L’ouvrage se termine sur une troisième partie qui traite de l’instrumentalisation du passé en Allemagne, en Bulgarie, en Pologne et en Albanie. Un ensemble de cinq articles qui montrent comment les archives ont été utilisées par le public, les médias et les gouvernements en place selon des stratégies spécifiques : recherche d’informations personnelles pour le public, recherche d’informations à caractère sensationnalistes pour la presse et action ambiguë des gouvernements à l’image de la Bulgarie et de l’Albanie. Car l’ouverture des archives a été, ici, l’occasion de voir que beaucoup d’hommes politiques avaient, en quelque sorte, « survécu » au communisme et que, moyennant un changement d’étiquette, ils briguaient toujours le pouvoir. En conséquence, bon nombre d’archives se sont retrouvées classées « secret d’état » avec une durée floue ou illimitée, les gouvernements oscillant entre désir d’ouverture et vieux réflexes totalitaires de dissimilation.

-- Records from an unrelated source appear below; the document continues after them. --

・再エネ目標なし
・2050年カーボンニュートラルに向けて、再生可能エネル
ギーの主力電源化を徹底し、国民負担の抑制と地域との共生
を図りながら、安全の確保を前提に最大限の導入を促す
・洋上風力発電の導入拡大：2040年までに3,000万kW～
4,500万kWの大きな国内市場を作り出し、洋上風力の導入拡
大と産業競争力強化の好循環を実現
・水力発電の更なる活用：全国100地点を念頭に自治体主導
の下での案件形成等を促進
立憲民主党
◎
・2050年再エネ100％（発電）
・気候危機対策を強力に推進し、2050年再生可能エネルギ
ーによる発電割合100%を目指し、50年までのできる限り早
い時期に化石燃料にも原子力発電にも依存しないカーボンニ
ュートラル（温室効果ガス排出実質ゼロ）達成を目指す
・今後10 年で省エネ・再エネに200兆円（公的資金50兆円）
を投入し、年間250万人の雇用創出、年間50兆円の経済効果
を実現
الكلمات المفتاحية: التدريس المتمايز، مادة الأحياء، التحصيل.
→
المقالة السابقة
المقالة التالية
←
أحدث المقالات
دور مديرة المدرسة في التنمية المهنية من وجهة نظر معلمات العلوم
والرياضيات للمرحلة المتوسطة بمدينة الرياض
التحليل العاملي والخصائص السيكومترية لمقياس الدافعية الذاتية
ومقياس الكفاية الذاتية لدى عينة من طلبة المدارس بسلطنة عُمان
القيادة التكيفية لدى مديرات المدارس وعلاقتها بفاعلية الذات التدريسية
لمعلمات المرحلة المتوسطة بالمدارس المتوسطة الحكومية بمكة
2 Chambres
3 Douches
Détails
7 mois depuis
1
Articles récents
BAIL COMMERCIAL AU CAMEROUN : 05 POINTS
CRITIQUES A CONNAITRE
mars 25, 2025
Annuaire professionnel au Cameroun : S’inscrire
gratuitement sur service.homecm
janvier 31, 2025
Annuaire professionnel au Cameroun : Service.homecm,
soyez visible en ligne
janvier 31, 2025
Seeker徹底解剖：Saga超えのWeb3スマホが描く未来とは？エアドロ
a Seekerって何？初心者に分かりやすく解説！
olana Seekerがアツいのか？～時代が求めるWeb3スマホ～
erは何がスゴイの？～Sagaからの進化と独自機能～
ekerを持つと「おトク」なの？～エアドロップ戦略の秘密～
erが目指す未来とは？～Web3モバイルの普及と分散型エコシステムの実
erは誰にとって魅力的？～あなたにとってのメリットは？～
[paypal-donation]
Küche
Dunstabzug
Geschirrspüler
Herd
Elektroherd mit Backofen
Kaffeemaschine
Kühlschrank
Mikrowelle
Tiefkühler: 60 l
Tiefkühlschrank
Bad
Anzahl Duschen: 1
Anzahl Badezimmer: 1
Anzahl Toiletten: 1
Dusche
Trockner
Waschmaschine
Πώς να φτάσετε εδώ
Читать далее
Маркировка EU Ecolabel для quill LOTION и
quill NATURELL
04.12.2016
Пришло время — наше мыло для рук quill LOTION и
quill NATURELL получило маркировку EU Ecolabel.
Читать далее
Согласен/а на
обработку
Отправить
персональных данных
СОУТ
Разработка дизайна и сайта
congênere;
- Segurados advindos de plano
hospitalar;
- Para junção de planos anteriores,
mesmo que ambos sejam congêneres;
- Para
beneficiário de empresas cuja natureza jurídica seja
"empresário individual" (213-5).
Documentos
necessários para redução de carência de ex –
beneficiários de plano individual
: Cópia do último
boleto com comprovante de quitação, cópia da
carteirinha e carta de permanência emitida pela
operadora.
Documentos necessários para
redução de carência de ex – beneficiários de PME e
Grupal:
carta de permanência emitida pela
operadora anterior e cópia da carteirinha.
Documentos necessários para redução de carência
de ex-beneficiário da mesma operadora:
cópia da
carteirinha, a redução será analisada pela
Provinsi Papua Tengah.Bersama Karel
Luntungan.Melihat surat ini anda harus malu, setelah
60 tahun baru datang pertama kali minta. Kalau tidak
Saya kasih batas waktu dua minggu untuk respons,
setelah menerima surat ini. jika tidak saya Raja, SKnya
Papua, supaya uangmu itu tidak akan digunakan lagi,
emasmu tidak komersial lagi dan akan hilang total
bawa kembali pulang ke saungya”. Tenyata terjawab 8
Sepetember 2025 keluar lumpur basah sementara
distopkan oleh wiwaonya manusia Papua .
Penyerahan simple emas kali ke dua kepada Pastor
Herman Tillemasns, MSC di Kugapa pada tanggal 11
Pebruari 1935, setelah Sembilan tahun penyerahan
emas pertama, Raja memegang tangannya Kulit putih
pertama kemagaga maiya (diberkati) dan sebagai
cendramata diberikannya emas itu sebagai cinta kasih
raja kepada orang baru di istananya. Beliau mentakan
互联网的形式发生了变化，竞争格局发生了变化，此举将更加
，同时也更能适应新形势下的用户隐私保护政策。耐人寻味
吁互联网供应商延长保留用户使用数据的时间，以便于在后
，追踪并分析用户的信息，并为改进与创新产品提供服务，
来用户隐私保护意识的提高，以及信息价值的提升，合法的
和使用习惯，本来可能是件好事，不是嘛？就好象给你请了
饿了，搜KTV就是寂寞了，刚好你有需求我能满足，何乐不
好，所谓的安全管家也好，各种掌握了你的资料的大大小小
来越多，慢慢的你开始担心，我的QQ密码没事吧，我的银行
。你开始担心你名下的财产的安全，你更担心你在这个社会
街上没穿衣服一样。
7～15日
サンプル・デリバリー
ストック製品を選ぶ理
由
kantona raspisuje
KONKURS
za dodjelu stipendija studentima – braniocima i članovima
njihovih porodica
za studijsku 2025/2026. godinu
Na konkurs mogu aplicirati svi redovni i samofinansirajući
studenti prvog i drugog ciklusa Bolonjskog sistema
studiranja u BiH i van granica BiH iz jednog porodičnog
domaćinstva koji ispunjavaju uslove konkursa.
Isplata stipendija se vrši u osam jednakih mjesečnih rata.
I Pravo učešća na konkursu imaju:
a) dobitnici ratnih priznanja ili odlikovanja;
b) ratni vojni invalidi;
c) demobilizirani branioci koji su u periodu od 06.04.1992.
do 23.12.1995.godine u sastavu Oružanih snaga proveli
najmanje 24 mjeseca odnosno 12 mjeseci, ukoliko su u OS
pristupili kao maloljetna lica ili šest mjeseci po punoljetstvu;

C’est, au final, un ouvrage très instructif, fourmillant de données, mais aussi très inégal. Il donne en tout cas une image bien peu glorieuse de l’époque 1945-1989 à l’est de l’Europe, amis une image accréditée par les faits. Car c’est bien là le credo épistémologique de l’ouvrage : avant 1989, l’histoire de ces pays était partielle, trop politisée. Grâce à l’ouverture des archives, elle devient plus crédible en même temps que plus austère dans son traitement, même si on rappelle que l’interrogation de témoins est nécessaire pour contrebalancer le poids de chiffres parfois truqués. C’est donc un ouvrage pour spécialistes, exigeant, qui tombera des mains de certains collègues alors que d’autres le dévoreront avec intérêt, à défaut de plaisir.